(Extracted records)
□ □ □ □ □ □ □

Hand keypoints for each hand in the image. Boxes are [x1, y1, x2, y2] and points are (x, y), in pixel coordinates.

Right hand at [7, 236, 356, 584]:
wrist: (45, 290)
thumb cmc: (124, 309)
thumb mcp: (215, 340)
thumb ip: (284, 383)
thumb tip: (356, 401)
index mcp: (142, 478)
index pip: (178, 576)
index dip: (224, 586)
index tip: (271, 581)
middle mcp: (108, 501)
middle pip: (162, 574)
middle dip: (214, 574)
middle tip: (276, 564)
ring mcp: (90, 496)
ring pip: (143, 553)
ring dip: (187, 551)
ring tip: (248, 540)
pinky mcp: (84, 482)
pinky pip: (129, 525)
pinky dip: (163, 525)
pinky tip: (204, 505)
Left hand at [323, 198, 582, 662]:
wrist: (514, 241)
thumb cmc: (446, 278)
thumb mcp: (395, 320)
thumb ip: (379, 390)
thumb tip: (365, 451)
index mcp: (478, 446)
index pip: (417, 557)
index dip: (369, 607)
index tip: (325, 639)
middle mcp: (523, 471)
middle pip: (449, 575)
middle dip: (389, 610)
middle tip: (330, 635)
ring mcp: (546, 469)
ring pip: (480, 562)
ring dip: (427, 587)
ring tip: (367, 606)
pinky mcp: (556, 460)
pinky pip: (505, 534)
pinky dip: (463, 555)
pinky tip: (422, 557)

□ □ □ □ □ □ □

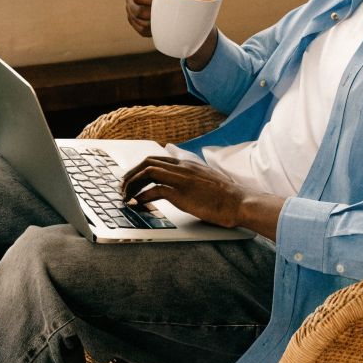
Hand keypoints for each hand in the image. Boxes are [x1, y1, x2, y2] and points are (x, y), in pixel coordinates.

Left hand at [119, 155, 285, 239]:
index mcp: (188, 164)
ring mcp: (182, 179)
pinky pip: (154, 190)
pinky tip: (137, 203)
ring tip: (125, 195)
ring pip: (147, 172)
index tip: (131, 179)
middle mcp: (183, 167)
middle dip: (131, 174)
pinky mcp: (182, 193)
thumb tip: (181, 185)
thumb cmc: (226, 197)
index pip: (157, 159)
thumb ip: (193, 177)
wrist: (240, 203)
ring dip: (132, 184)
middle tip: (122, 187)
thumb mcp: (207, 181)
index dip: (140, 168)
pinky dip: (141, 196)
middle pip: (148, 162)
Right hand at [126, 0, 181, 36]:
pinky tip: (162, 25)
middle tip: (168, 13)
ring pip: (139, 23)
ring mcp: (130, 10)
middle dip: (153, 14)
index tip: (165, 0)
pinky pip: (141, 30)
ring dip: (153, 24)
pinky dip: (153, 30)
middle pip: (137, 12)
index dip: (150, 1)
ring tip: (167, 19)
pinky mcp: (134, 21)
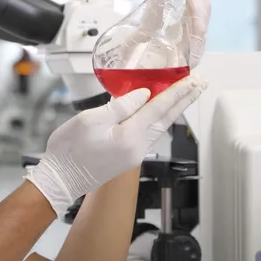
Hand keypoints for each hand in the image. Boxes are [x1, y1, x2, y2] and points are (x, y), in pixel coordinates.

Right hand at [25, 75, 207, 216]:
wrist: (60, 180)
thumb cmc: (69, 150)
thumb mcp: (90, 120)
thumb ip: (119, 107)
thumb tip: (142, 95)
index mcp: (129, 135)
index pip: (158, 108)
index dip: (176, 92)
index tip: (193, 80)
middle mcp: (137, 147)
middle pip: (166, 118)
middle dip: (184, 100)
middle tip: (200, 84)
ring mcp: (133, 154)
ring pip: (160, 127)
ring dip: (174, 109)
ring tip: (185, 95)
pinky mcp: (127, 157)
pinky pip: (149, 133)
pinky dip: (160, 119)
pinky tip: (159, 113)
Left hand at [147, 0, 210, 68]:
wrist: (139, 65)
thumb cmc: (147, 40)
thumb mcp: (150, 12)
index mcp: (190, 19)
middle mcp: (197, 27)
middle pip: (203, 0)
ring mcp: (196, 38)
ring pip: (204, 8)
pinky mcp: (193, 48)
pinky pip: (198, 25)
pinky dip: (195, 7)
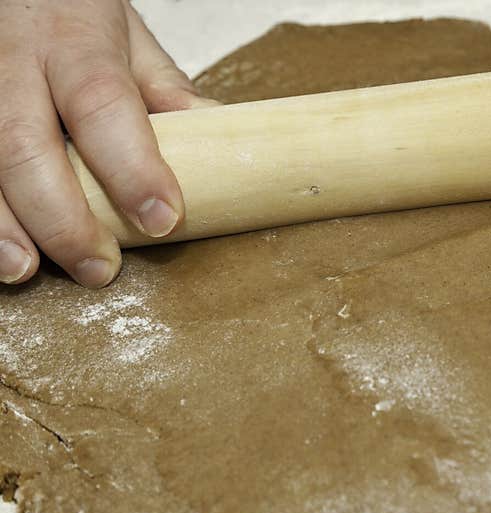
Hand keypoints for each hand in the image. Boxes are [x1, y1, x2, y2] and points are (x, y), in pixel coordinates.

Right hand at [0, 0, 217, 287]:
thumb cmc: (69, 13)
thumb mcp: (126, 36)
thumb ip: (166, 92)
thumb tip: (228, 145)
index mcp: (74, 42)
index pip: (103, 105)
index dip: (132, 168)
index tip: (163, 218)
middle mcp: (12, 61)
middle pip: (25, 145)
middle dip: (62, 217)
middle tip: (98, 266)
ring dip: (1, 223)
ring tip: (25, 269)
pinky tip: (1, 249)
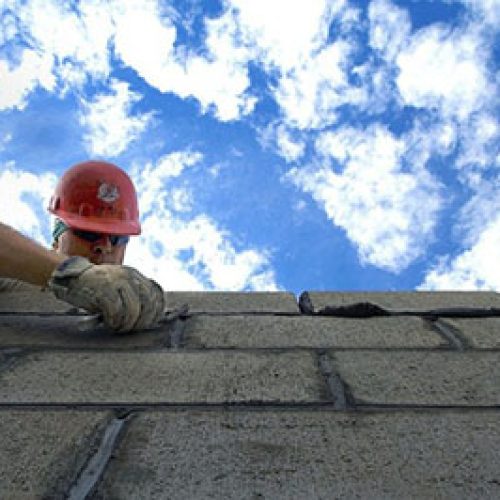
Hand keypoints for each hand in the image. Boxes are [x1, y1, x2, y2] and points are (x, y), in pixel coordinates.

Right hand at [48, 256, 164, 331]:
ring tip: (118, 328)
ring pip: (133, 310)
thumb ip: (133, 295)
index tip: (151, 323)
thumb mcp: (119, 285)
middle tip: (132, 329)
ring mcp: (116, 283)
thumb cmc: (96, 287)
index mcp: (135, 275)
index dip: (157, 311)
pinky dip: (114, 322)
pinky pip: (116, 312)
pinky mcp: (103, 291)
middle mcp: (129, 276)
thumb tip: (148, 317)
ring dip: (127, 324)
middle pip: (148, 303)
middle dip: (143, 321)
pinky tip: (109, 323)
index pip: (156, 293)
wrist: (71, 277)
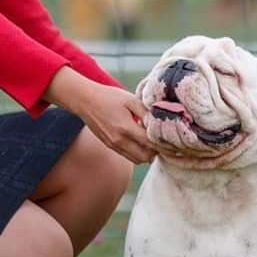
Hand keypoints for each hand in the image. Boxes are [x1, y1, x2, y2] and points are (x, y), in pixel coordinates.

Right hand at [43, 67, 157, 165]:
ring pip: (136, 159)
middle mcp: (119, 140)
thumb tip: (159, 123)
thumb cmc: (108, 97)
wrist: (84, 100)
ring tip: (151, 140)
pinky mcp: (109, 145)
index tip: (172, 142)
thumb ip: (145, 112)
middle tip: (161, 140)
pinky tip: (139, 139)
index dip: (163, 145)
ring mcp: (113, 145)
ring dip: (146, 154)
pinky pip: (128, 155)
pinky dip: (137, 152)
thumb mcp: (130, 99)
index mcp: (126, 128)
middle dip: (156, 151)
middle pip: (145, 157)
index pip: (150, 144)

□ □ □ □ □ □ □

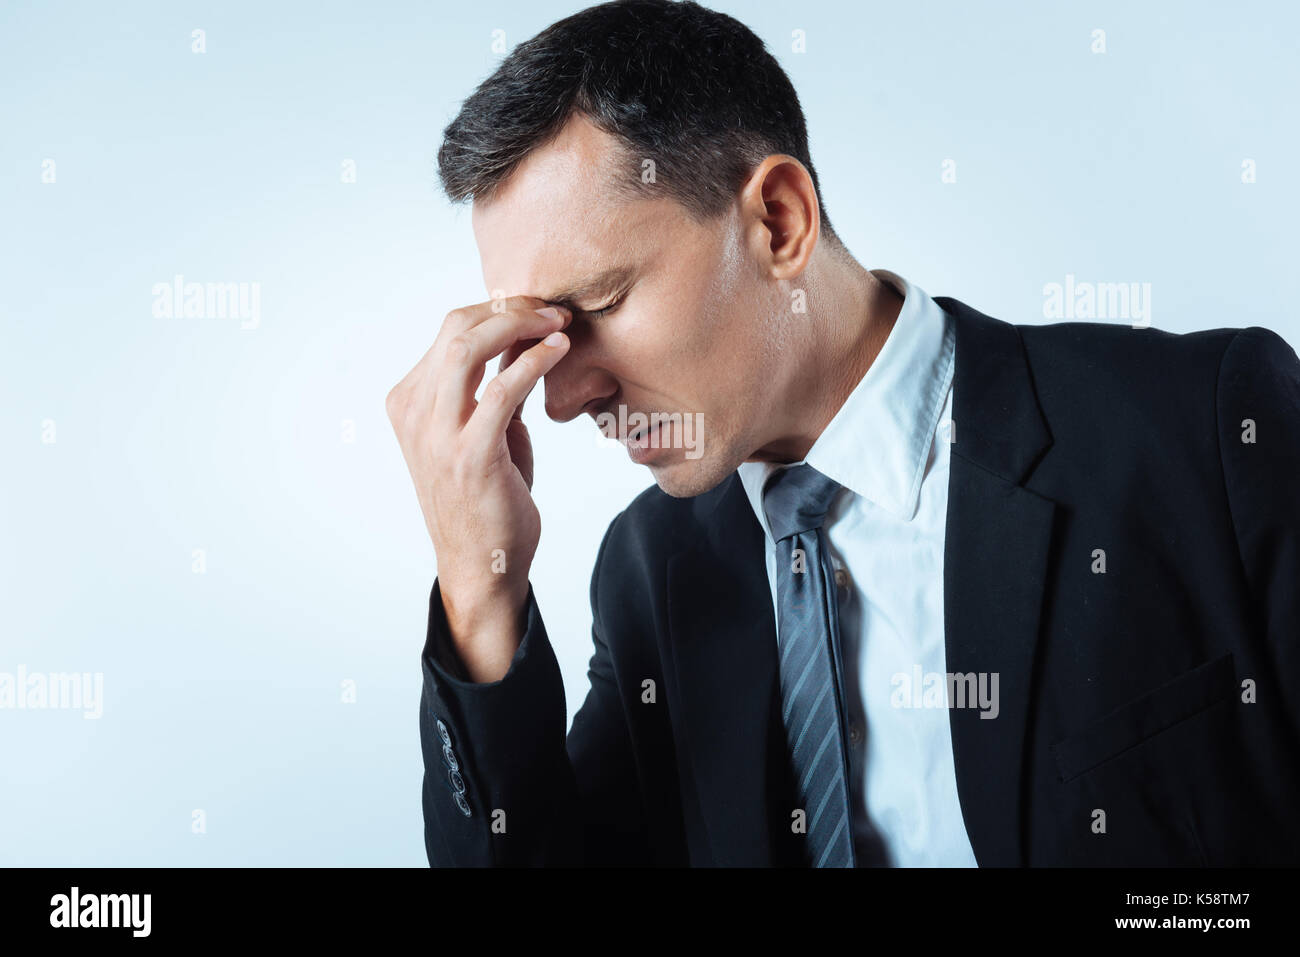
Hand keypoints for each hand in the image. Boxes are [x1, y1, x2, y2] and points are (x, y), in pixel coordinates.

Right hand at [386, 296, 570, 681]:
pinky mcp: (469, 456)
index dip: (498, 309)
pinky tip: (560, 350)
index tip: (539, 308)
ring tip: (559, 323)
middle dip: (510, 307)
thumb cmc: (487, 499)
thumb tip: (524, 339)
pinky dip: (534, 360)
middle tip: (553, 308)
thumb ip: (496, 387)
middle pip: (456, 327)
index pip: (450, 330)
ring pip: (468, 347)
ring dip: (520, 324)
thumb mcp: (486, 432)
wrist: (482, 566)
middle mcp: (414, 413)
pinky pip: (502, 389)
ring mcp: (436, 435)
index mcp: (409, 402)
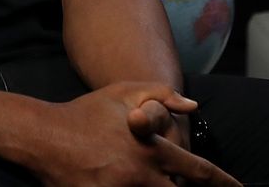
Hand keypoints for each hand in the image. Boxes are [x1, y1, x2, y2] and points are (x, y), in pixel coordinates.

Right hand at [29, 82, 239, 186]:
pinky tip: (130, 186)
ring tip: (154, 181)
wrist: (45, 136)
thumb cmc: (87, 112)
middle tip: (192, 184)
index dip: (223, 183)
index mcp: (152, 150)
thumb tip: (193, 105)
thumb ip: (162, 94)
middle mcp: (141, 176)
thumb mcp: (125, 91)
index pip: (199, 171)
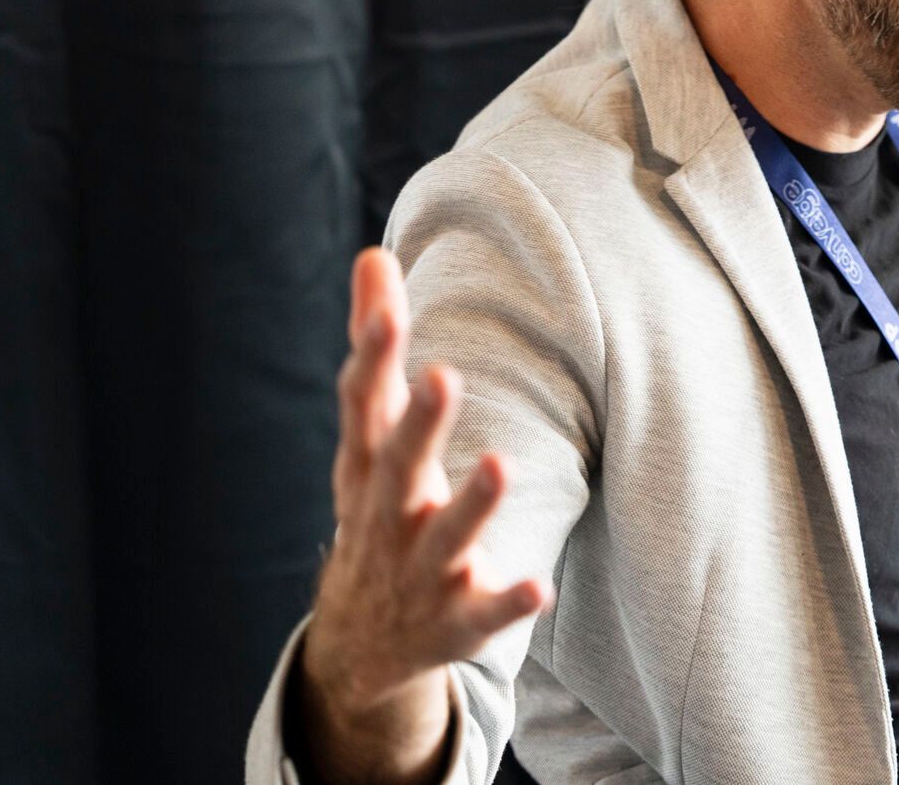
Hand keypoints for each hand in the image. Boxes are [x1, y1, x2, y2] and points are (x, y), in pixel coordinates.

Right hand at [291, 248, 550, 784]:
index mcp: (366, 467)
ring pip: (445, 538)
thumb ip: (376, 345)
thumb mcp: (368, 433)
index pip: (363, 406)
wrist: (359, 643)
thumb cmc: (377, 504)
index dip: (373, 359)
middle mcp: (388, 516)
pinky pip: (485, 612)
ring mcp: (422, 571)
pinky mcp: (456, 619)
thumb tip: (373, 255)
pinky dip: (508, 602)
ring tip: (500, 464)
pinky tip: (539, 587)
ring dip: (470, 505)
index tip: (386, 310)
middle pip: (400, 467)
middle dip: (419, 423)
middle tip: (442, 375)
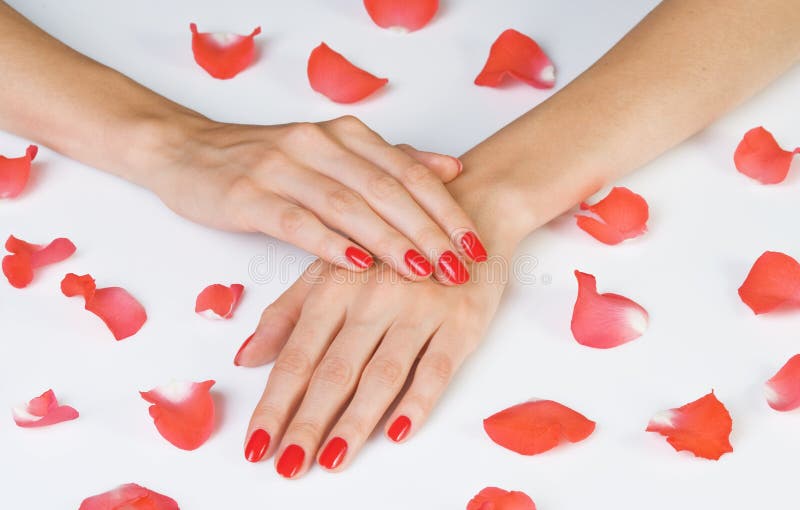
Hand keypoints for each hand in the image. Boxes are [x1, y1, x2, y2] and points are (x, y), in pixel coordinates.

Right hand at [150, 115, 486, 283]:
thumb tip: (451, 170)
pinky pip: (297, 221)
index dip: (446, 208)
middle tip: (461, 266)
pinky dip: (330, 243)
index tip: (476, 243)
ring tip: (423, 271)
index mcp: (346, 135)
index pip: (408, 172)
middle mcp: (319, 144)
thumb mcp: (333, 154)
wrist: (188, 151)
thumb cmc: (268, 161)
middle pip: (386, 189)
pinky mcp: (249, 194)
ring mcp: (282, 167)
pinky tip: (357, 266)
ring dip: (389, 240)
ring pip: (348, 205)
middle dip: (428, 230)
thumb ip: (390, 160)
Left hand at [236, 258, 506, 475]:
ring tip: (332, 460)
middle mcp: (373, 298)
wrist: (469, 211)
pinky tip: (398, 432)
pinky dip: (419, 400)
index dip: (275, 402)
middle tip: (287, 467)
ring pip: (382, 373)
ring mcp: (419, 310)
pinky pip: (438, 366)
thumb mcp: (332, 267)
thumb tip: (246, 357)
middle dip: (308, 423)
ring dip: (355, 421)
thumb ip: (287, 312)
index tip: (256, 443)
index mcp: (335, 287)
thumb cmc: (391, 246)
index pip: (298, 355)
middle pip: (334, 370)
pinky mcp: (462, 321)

□ □ □ □ □ □ □

▶ **WHAT THIS TASK INVOLVES**
Copy word for word the lines above, starting at the line containing "pinky tip: (539, 587)" and ending at the line containing "pinky mcp: (462, 321)", inclusive, with no pictures.

▶ **RESPONSE**
pinky tip: (539, 587)
ring dip: (470, 505)
index tip: (386, 310)
middle pip: (400, 467)
middle dip: (419, 423)
middle tip: (442, 375)
Hand keypoints for each hand in the image. Boxes are [x1, y1, x2, y2] and points are (x, y), in pixel coordinates.

Right hand at [150, 115, 486, 283]:
thumb tip: (451, 170)
pinky pip: (297, 221)
index dip: (446, 208)
middle tip: (461, 266)
pinky dip: (330, 243)
index tip: (476, 243)
ring tip: (423, 271)
index mcp: (346, 135)
index pip: (408, 172)
middle mcp: (319, 144)
thumb mcp: (333, 154)
wrist: (188, 151)
thumb cmc: (268, 161)
middle pip: (386, 189)
pinky mcp: (249, 194)
ring mcp: (282, 167)
pinky tip: (357, 266)
ring dip: (389, 240)
ring pip: (348, 205)
middle dip: (428, 230)
thumb ip: (390, 160)
Left hand at [236, 258, 506, 475]:
ring tip: (332, 460)
middle mcp: (373, 298)
wrist: (469, 211)
pinky tip: (398, 432)
pinky dip: (419, 400)
index dip: (275, 402)
middle tip: (287, 467)
ring pip: (382, 373)
ring mcp: (419, 310)
pinky pip: (438, 366)
thumb mcp: (332, 267)
thumb tip: (246, 357)
middle dip: (308, 423)
ring dip: (355, 421)
thumb ip: (287, 312)
index tip: (256, 443)
index mcp: (335, 287)
thumb cmc: (391, 246)
index pip: (298, 355)
middle pip: (334, 370)
pinky mcp: (462, 321)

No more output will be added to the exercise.